Sri Mulyani Ramal Indonesia Butuh Rp4.000 Ribu Miliar untuk Biaya Transisi Tenaga

Photo of author

By Faiqa Amalia

Sarumpun.com – JAKARTA – Menteri Keuangan (Menkeu) Sri Mulyani Indrawati memperkirakan Indonesia membutuhkan anggaran USD281 miliar atau sekitar Rp4.000 triliun untuk biaya transisi energi

“Jumlah ini (biaya transisi energi) sekitar 1,1 kali total anggaran Indonesia, ini besar sekali,” jelas Sri Mulyani pada International Sustainibility Wadah (ISF) 2024 pada Jakarta, Hari Jumat (6/92024).

Oleh sebab itu, pemerintah terus berupaya menggunakan berbagai instrumen fiskal, seperti insentif pajak lalu pengecualian bea masuk guna mengupayakan pera sektor swasta di memperkuat transisi energi tersebut.

“Jadi, tentu saja, anggaran tak mampu menjadi satu-satunya sumber (pembiayaan), meskipun kami terus berupaya tidaklah cuma di hal alokasi anggaran, tetapi juga menggunakan instrumen fiskal kami, seperti tax allowance, tax holiday, import duty exemption,” terangnya.

Tak semata-mata itu, lanjut Menkeu, pemerintah juga menciptakan berbagai instrumen keuangan, seperti penerbitan sukuk hijau juga obligasi biru untuk mendanai proyek-proyek pemerintah yang dimaksud bertujuan menurunkan emisi karbon.
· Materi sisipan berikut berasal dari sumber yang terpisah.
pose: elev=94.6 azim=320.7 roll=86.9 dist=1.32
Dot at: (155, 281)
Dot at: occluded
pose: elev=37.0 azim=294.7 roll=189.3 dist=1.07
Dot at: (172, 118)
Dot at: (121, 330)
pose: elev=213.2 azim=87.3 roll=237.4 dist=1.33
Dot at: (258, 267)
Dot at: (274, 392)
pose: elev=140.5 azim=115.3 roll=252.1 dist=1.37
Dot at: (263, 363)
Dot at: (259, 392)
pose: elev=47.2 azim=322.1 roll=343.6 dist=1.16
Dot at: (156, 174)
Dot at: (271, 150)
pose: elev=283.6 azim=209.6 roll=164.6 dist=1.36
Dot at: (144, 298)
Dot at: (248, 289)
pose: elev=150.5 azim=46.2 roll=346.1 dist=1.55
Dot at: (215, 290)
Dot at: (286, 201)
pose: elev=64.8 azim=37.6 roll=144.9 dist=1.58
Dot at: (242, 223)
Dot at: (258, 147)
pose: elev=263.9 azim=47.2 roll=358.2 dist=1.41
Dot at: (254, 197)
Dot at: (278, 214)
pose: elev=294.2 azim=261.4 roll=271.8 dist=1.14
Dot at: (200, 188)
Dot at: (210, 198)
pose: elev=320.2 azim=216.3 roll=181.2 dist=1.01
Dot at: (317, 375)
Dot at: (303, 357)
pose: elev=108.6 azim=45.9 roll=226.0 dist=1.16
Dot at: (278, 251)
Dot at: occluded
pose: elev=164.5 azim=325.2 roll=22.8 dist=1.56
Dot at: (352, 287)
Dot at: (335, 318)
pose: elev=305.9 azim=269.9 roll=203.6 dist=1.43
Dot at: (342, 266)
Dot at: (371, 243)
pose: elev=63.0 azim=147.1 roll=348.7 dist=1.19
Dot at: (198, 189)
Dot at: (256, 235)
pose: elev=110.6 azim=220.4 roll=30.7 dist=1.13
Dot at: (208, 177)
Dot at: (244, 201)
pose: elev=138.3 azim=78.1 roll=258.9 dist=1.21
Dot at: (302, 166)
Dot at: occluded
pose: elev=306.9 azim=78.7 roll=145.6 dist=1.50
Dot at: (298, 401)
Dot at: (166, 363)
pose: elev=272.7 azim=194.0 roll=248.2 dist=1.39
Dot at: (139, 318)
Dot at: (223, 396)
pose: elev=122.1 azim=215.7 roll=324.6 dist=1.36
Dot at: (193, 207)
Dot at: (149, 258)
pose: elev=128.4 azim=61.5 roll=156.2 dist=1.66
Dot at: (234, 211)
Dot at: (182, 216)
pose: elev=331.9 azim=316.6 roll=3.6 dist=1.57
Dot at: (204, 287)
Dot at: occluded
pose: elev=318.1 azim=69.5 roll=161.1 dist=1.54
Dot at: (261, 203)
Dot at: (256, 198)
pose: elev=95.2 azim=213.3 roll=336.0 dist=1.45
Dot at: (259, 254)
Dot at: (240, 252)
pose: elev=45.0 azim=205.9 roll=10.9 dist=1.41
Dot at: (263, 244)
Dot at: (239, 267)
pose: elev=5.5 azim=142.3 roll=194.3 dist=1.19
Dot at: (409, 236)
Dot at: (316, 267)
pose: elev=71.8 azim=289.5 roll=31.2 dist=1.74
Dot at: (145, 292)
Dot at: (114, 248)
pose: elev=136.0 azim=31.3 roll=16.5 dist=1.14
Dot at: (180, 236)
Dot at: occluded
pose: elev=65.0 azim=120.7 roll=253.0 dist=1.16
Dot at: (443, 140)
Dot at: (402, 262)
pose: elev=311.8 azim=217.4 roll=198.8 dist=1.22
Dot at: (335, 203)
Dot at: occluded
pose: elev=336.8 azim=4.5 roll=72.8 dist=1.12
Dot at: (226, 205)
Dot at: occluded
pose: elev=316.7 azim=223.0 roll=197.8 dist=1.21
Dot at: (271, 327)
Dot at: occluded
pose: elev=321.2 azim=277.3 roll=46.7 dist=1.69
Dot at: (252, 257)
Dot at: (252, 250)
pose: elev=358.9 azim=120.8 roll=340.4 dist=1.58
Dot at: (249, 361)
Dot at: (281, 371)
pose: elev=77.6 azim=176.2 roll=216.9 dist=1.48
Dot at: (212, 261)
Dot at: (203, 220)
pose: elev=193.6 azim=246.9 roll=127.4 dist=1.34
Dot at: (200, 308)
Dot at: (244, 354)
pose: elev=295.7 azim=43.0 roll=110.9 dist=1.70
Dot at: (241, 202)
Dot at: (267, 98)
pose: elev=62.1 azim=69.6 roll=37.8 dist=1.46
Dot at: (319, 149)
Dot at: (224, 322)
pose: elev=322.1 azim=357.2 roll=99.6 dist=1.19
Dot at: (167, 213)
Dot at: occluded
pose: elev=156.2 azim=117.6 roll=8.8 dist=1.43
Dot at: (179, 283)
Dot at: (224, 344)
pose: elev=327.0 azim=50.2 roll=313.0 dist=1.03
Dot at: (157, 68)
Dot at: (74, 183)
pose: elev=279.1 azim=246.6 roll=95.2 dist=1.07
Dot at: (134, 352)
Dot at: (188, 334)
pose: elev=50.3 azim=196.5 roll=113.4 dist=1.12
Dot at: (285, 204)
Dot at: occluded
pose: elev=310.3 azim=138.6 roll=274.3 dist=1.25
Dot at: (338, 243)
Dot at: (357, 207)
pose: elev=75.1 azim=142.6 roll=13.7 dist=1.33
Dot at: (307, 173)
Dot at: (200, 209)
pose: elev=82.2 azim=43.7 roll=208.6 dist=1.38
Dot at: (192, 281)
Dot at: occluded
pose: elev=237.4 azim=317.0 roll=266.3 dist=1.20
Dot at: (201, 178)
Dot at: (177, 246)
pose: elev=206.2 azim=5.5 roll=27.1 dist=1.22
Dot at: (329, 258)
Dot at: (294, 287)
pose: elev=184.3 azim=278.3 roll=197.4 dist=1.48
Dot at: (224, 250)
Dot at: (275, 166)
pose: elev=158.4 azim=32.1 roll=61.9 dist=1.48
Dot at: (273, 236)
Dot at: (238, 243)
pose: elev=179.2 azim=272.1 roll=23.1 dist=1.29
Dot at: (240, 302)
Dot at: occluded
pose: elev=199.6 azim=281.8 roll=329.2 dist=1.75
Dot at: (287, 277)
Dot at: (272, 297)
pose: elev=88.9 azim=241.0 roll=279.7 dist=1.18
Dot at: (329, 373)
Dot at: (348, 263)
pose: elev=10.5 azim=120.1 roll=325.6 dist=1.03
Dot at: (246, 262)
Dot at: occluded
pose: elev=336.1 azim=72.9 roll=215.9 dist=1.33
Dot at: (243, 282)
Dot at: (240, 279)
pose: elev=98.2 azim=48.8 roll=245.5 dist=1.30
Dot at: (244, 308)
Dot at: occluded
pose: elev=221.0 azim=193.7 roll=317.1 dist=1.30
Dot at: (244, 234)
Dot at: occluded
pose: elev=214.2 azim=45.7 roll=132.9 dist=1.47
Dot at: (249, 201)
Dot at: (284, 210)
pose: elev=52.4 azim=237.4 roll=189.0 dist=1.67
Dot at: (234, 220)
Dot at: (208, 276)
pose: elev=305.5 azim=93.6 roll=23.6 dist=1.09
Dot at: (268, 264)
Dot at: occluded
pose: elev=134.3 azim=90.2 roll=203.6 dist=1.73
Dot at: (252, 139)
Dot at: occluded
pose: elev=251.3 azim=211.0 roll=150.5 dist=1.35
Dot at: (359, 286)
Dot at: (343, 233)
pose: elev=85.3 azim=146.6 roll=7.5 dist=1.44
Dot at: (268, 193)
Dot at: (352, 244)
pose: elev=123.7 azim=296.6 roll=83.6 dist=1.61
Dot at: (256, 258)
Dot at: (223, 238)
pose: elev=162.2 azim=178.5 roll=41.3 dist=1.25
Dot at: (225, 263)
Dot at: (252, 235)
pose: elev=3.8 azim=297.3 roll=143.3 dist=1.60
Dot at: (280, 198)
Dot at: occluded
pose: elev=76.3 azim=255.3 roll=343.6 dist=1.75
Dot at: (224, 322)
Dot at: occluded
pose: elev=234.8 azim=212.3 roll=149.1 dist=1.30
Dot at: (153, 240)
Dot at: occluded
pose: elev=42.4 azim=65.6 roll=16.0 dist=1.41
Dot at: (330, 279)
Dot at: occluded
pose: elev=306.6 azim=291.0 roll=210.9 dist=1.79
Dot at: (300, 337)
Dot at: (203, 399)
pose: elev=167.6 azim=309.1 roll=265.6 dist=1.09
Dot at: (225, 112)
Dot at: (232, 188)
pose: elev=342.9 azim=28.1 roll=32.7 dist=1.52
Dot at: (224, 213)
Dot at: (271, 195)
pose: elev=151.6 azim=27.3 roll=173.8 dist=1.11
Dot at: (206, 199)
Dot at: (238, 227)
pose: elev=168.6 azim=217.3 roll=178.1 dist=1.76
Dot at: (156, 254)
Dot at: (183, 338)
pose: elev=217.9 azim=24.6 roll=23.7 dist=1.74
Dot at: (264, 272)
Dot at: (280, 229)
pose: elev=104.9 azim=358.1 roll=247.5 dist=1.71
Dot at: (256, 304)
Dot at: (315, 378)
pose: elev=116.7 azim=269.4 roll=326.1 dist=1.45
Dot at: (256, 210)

Sejak 2018 hingga 2023, Indonesia mencatatkan data telah dilakukan menerbitkan sukuk senilai USD7,07 miliar.

Menkeu menambahkan pemerintah terus mengoptimalkan instrumen keuangan hijau melalui penerbitan sukuk hijau dan juga obligasi biru untuk mendanai proyek-proyek pemerintah yang dimaksud ramah lingkungan. Dia mencatat, Indonesia telah lama menerbitkan sukuk senilai Simbol Dolar 7,07 miliar pada kurun waktu 2018 hingga 2023.

Kemudian pemerintah juga terus mengoptimalkan pendanaan kreatif untuk mempercepat transisi energi hijau, seperti menerbitkan kebijakan pajak karbon sebagai bentuk tanggung jawab perusahaan menghadapi emisi yang mana ditimbulkan dari kegiatan bisnisnya.

“Kami juga sedang menyiapkan regulasi teknis untuk melaksanakan perdagangan karbon lintas batas. Karena seperti yang tersebut saya katakan, karbon itu dikeluarkan juga mereka itu tidak ada miliki ‘identitas’. Jadi kita perlu memverifikasi apa yang dimaksud dapat dianggap sebagai kontribusi dari Indonesia, Singapura, Negara Malaysia juga siapa yang dimaksud harus membayar, lalu berapa,” tutupnya.